Syntax

Splitgraph DDN is based on PostgreSQL and supports the PostgreSQL SELECT statement, DML statements (INSERT, UPDATE, DELETE), some DDL statements (CREATE/ALTER/DROP table), as well as all PostgreSQL functions and operators.

In an SQL query, you can reference Splitgraph datasets as PostgreSQL schemas using the form namespace/repository:image_hash_or_tag. If the hash or tag is missing, Splitgraph will assume the :latest tag.

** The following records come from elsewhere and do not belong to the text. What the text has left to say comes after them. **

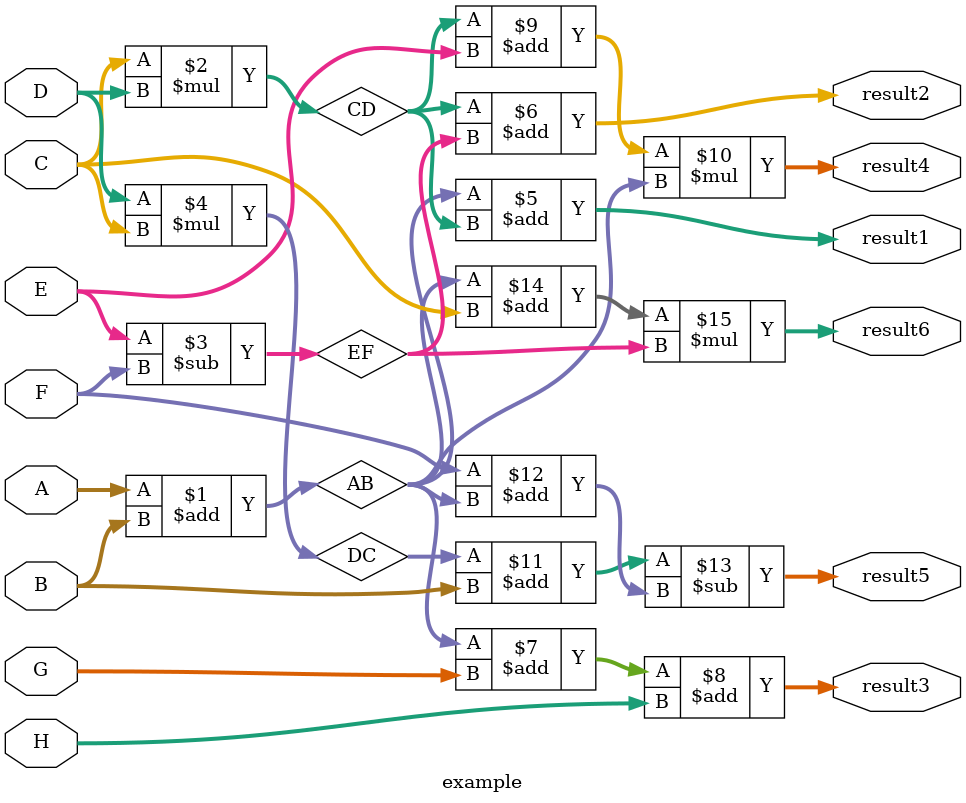
<source format=v>
module example(
    input [31:0] A, B, C, D, E, F, G, H,
    output [31:0] result1, result2, result3, result4, result5, result6
);

// Common subexpressions
wire [31:0] AB = A + B;
wire [31:0] CD = C * D;
wire [31:0] EF = E - F;
wire [31:0] DC = D * C;  // Since CD and DC are equivalent, only one needs to be calculated.

assign result1 = AB + CD;
assign result2 = CD + EF;
assign result3 = AB + G + H;
assign result4 = (CD + E) * AB;
assign result5 = DC + B - (F + AB);
assign result6 = (AB + C) * EF;

endmodule

</source>
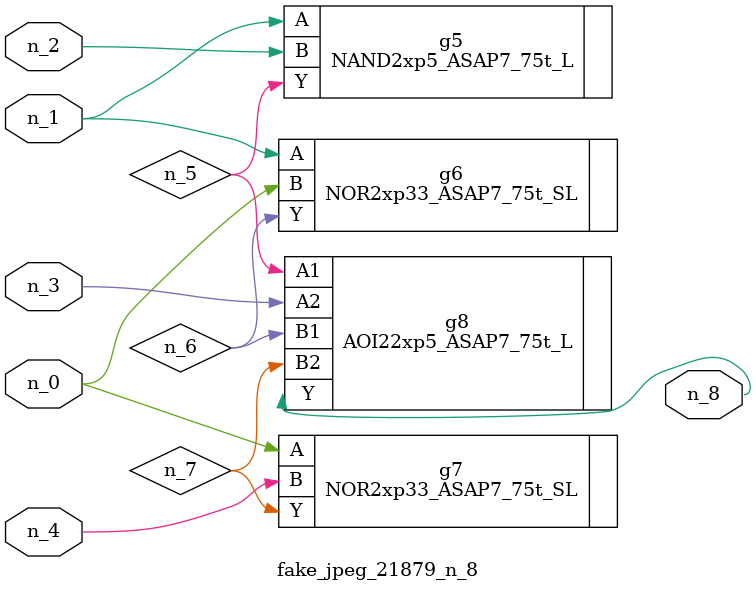
<source format=v>
module fake_jpeg_21879_n_8 (n_3, n_2, n_1, n_0, n_4, n_8);

input n_3;
input n_2;
input n_1;
input n_0;
input n_4;

output n_8;

wire n_6;
wire n_5;
wire n_7;

NAND2xp5_ASAP7_75t_L g5 ( 
.A(n_1),
.B(n_2),
.Y(n_5)
);

NOR2xp33_ASAP7_75t_SL g6 ( 
.A(n_1),
.B(n_0),
.Y(n_6)
);

NOR2xp33_ASAP7_75t_SL g7 ( 
.A(n_0),
.B(n_4),
.Y(n_7)
);

AOI22xp5_ASAP7_75t_L g8 ( 
.A1(n_5),
.A2(n_3),
.B1(n_6),
.B2(n_7),
.Y(n_8)
);


endmodule
</source>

This means that these are equivalent:

SELECT * FROM "splitgraph/london_wards".city_merged_2018;
SELECT * FROM "splitgraph/london_wards:latest".city_merged_2018;
SELECT * FROM "splitgraph/london_wards:34802db1d71f69973d5e5845ab358b3e339077ed4f3f3fc790d2f89e87b4f433".city_merged_2018;

You can also run JOINs across multiple images or data sources. For example:

SELECT
    cambridge_cases.date AS date,
    chicago_cases.cases_total AS chicago_daily_cases,
    cambridge_cases.new_positive_cases AS cambridge_daily_cases
FROM
    "cityofchicago/covid19-daily-cases-deaths-and-hospitalizations-naz8-j4nc".covid19_daily_cases_deaths_and_hospitalizations chicago_cases
FULL OUTER JOIN
    "cambridgema-gov/covid19-case-count-by-date-axxk-jvk8".covid19_case_count_by_date cambridge_cases
ON
    date_trunc('day', chicago_cases.lab_report_date) = cambridge_cases.date::timestamp
ORDER BY date ASC;

PostGIS

The Splitgraph DDN also supports PostGIS, so querying PostGIS-enabled datasets will pass geographical data back to the client.

For example:

SELECT name, gss_code, ST_Transform(ST_SetSRID(geom, 27700), 4326)
    FROM "splitgraph/london_wards".city_merged_2018

PostGIS data on Splitgraph SQL endpoint

Restrictions

We currently explicitly limit all queries to 10,000 rows and 30 seconds of execution. We might review these restrictions in the future.

We filter queries, and besides SELECT and EXPLAIN statements, we allow write statements such as INSERT/UPDATE/DELETE and CREATE/ALTER/DROP (of table objects only) as well as some utility statements like SHOW and SET used by some SQL clients.

Introspection queries

The DDN also supports introspection queries (to the information_schema/pg_catalog schemas). These queries show you a list of schemas that correspond to repositories that you own, as well as repositories that are featured on Splitgraph.

This means SQL clients with a UI will show you a list of Splitgraph repositories in the sidebar.

Introspection queries on Splitgraph return only a subset of available datasets available: you can query any dataset on Splitgraph using SQL, not just the ones that you can see in the client.

Splitgraph workspace example

Alternative database names

By default, Splitgraph uses the slash to separate namespaces and repositories in the schema name, which can cause problems with some clients. Instead of using the ddn database name, you can use altenative names for compatibility with some clients:

  • ddn-t: Use the ~ character to separate namespaces and repositories, for example, splitgraph~2016-election. This is useful for clients like Metabase that sometimes use schemas as part of URL paths.
  • ddn-g: Use GraphQL-compatible identifiers. This is recommended for clients like Hasura.